Kommunikation bei Alzheimer

Ein besonders wichtiger Faktor in der Alzheimer-Pflege ist das Thema Kommunikation. Wenn die Gedächtnisleistung nachlässt, verlieren die Betroffenen nicht nur ihren Orientierungssinn oder ihr Sprachgefühl, sondern verstehen auch die Welt um sie herum nicht mehr. Es erschließt sich ihnen nicht mehr, warum Körperpflege wichtig ist, wann sie trinken und essen müssen oder warum sie das Haus nicht alleine verlassen sollten.

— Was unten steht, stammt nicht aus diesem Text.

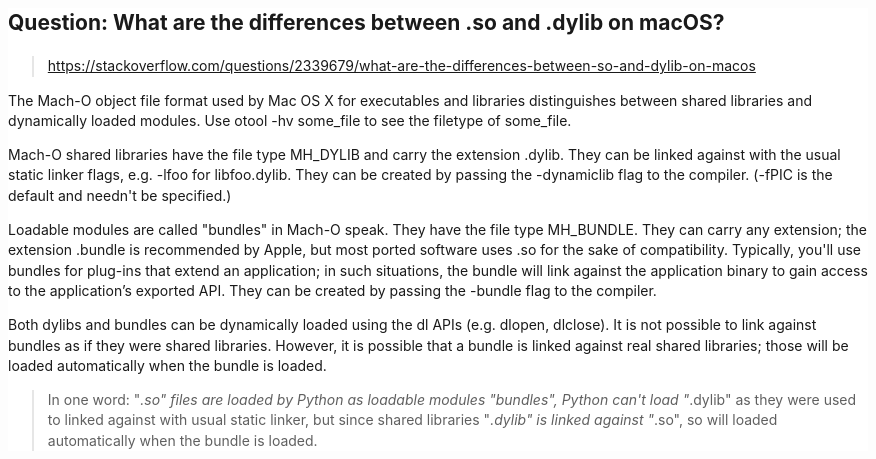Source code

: ## Question: What are the differences between .so and .dylib on macOS?

> https://stackoverflow.com/questions/2339679/what-are-the-differences-between-so-and-dylib-on-macos

The Mach-O object file format used by Mac OS X for executables and libraries distinguishes between shared libraries and dynamically loaded modules. Use otool -hv some_file to see the filetype of some_file.

Mach-O shared libraries have the file type MH_DYLIB and carry the extension .dylib. They can be linked against with the usual static linker flags, e.g. -lfoo for libfoo.dylib. They can be created by passing the -dynamiclib flag to the compiler. (-fPIC is the default and needn't be specified.)

Loadable modules are called "bundles" in Mach-O speak. They have the file type MH_BUNDLE. They can carry any extension; the extension .bundle is recommended by Apple, but most ported software uses .so for the sake of compatibility. Typically, you'll use bundles for plug-ins that extend an application; in such situations, the bundle will link against the application binary to gain access to the application’s exported API. They can be created by passing the -bundle flag to the compiler.

Both dylibs and bundles can be dynamically loaded using the dl APIs (e.g. dlopen, dlclose). It is not possible to link against bundles as if they were shared libraries. However, it is possible that a bundle is linked against real shared libraries; those will be loaded automatically when the bundle is loaded.

> In one word: "*.so" files are loaded by Python as loadable modules "bundles", Python can't load "*.dylib" as they were 
> used to linked against with usual static linker, but since shared libraries "*.dylib" is linked against "*.so", so will 
> loaded automatically when the bundle is loaded.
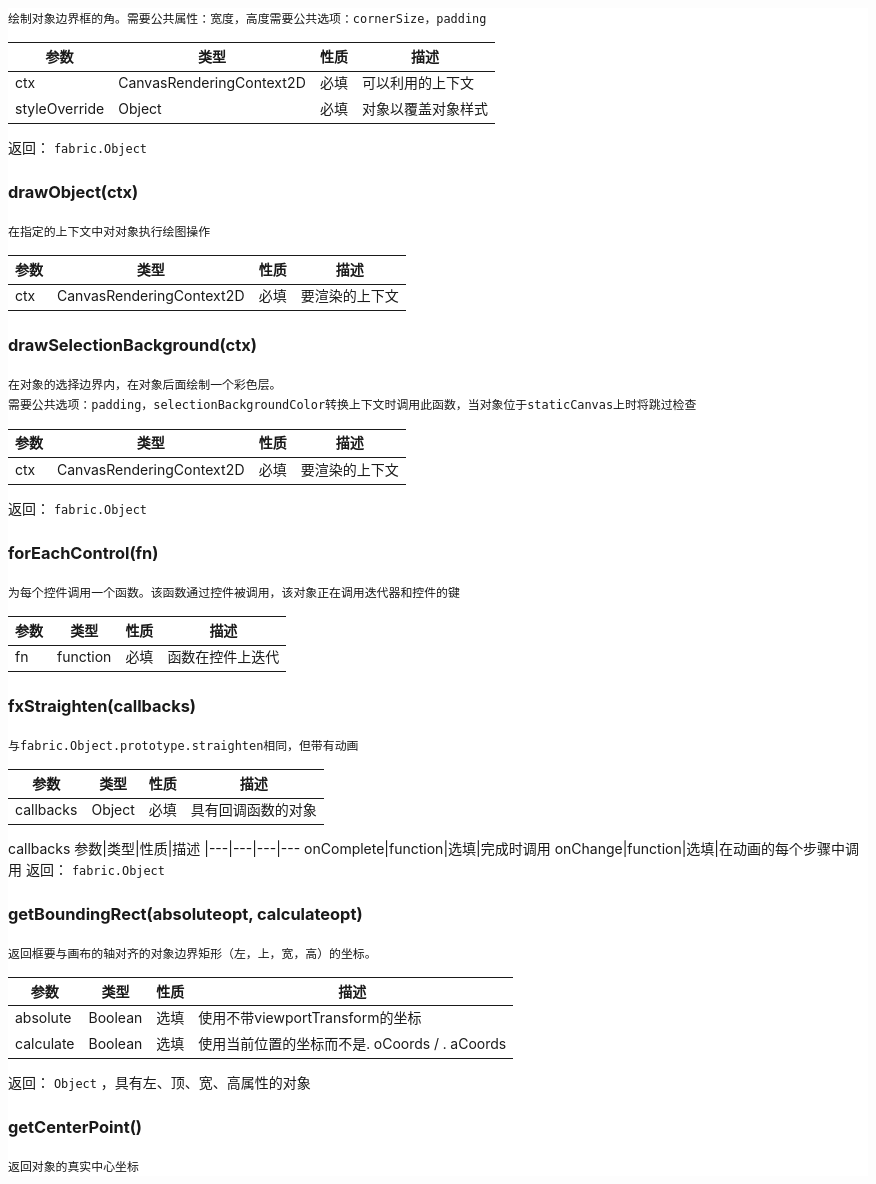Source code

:     绘制对象边界框的角。需要公共属性：宽度，高度需要公共选项：cornerSize，padding

参数|类型|性质|描述
|---|---|---|---
ctx|CanvasRenderingContext2D|必填|可以利用的上下文
styleOverride|Object|必填|对象以覆盖对象样式
返回： `fabric.Object` 

### drawObject(ctx)

    在指定的上下文中对对象执行绘图操作

参数|类型|性质|描述
|---|---|---|---
ctx|CanvasRenderingContext2D|必填|要渲染的上下文

### drawSelectionBackground(ctx)

    在对象的选择边界内，在对象后面绘制一个彩色层。
    需要公共选项：padding，selectionBackgroundColor转换上下文时调用此函数，当对象位于staticCanvas上时将跳过检查

参数|类型|性质|描述
|---|---|---|---
ctx|CanvasRenderingContext2D|必填|要渲染的上下文
返回： `fabric.Object` 

### forEachControl(fn)

    为每个控件调用一个函数。该函数通过控件被调用，该对象正在调用迭代器和控件的键

参数|类型|性质|描述
|---|---|---|---
fn|function|必填|函数在控件上迭代

### fxStraighten(callbacks)

    与fabric.Object.prototype.straighten相同，但带有动画

参数|类型|性质|描述
|---|---|---|---
callbacks|Object|必填|具有回调函数的对象
callbacks
参数|类型|性质|描述
|---|---|---|---
onComplete|function|选填|完成时调用
onChange|function|选填|在动画的每个步骤中调用
返回： `fabric.Object` 

### getBoundingRect(absoluteopt, calculateopt) 

    返回框要与画布的轴对齐的对象边界矩形（左，上，宽，高）的坐标。

参数|类型|性质|描述
|---|---|---|---
absolute|Boolean|选填|使用不带viewportTransform的坐标
calculate|Boolean|选填|使用当前位置的坐标而不是. oCoords / . aCoords
返回： `Object` ，具有左、顶、宽、高属性的对象

### getCenterPoint()

    返回对象的真实中心坐标
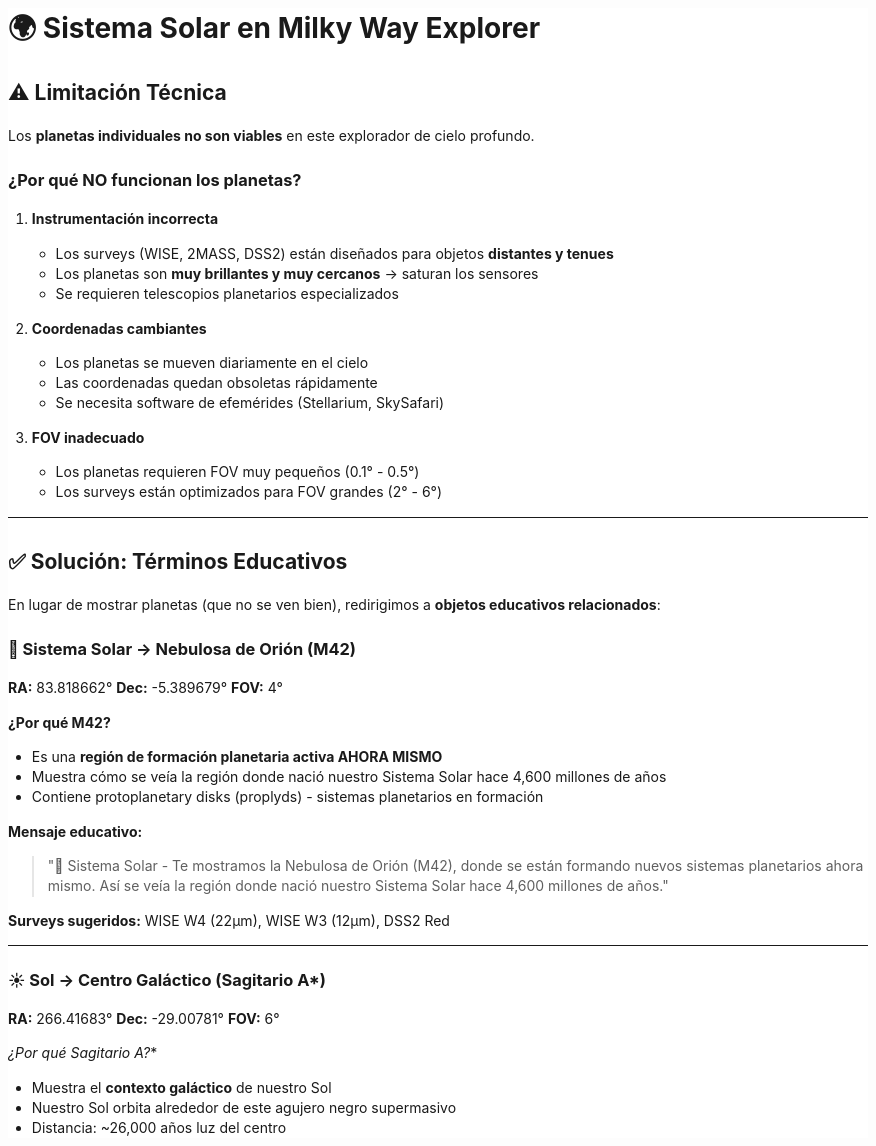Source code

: # 🌍 Sistema Solar en Milky Way Explorer

## ⚠️ Limitación Técnica

Los **planetas individuales no son viables** en este explorador de cielo profundo.

### ¿Por qué NO funcionan los planetas?

1. **Instrumentación incorrecta**
   - Los surveys (WISE, 2MASS, DSS2) están diseñados para objetos **distantes y tenues**
   - Los planetas son **muy brillantes y muy cercanos** → saturan los sensores
   - Se requieren telescopios planetarios especializados

2. **Coordenadas cambiantes**
   - Los planetas se mueven diariamente en el cielo
   - Las coordenadas quedan obsoletas rápidamente
   - Se necesita software de efemérides (Stellarium, SkySafari)

3. **FOV inadecuado**
   - Los planetas requieren FOV muy pequeños (0.1° - 0.5°)
   - Los surveys están optimizados para FOV grandes (2° - 6°)

---

## ✅ Solución: Términos Educativos

En lugar de mostrar planetas (que no se ven bien), redirigimos a **objetos educativos relacionados**:

### 🌌 Sistema Solar → Nebulosa de Orión (M42)

**RA:** 83.818662° **Dec:** -5.389679° **FOV:** 4°

**¿Por qué M42?**
- Es una **región de formación planetaria activa AHORA MISMO**
- Muestra cómo se veía la región donde nació nuestro Sistema Solar hace 4,600 millones de años
- Contiene protoplanetary disks (proplyds) - sistemas planetarios en formación

**Mensaje educativo:**
> "🌌 Sistema Solar - Te mostramos la Nebulosa de Orión (M42), donde se están formando nuevos sistemas planetarios ahora mismo. Así se veía la región donde nació nuestro Sistema Solar hace 4,600 millones de años."

**Surveys sugeridos:** WISE W4 (22µm), WISE W3 (12µm), DSS2 Red

---

### ☀️ Sol → Centro Galáctico (Sagitario A*)

**RA:** 266.41683° **Dec:** -29.00781° **FOV:** 6°

**¿Por qué Sagitario A*?**
- Muestra el **contexto galáctico** de nuestro Sol
- Nuestro Sol orbita alrededor de este agujero negro supermasivo
- Distancia: ~26,000 años luz del centro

Das Aufstellen von Regeln aber kann das Selbstwertgefühl verringern – dies verschlimmert sich, wenn der Betroffene nicht mehr wie ein vollwertiger Erwachsener, sondern wie ein unmündiges Kind behandelt wird.

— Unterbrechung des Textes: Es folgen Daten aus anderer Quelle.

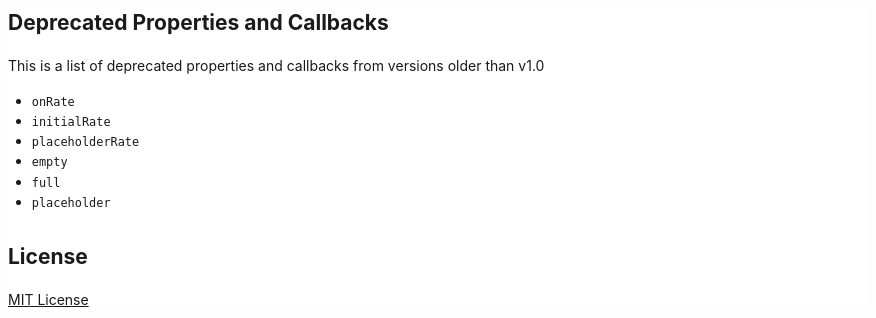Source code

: ## Deprecated Properties and Callbacks

This is a list of deprecated properties and callbacks from versions older than v1.0

* `onRate`
* `initialRate`
* `placeholderRate`
* `empty`
* `full`
* `placeholder`

## License

[MIT License](https://github.com/dreyescat/react-rating/blob/master/LICENSE.md)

Für Angehörige und Pflegepersonen ist es deshalb besonders wichtig, einen Weg der Kommunikation zu finden, der für alle Beteiligten funktioniert. Einfache Sätze und Fragen erleichtern die Kommunikation, Vorwürfe sollten vermieden werden. Das sind zwar simple Anforderungen, aber gerade die erfordern viel Geduld und Verständnis.

Welcher Pflegegrad bei Alzheimer?

Als kognitive Erkrankung wurde Alzheimer erst 2017 in den Katalog der Krankheiten und Einschränkungen aufgenommen, die eine Anerkennung der Pflegebedürftigkeit rechtfertigen. Vor allem in einem frühen Stadium der Erkrankung, in der die Beeinträchtigung der Selbstständigkeit noch vergleichsweise gering ist, erhalten Betroffene zwar einen Pflegegrad, aber noch keine besonders hohen Pflegeleistungen. Das ist darauf zurückzuführen, dass Pflegebedürftige mit anderen Erkrankungen oder Behinderungen in der Regel deutlich mehr auf Hilfe und Betreuung angewiesen sind.

Ein höherer Pflegegrad wird dann erforderlich, wenn die Krankheit weiter fortschreitet und eine Rund-um-die-Uhr-Betreuung notwendig wird. Auch in der Kombination von Demenzerkrankungen wie Alzheimer mit körperlichen Erkrankungen oder Altersschwäche gewährt die Pflegeversicherung häufig einen höheren Pflegegrad mit den entsprechenden Leistungen. Voraussetzung dafür ist eine umfassende Prüfung der Pflegesituation, die von einem unabhängigen Pflegegutachter durchgeführt wird. Pflegebedürftige mit Alzheimer bzw. ihre Angehörigen sollten daher in jedem Fall einen Antrag auf einen Pflegegrad (ehemals Pflegestufe) bei der zuständigen Pflegeversicherung stellen, wenn sie merken, dass der Betroffene immer mehr auf Hilfe und Betreuung angewiesen ist.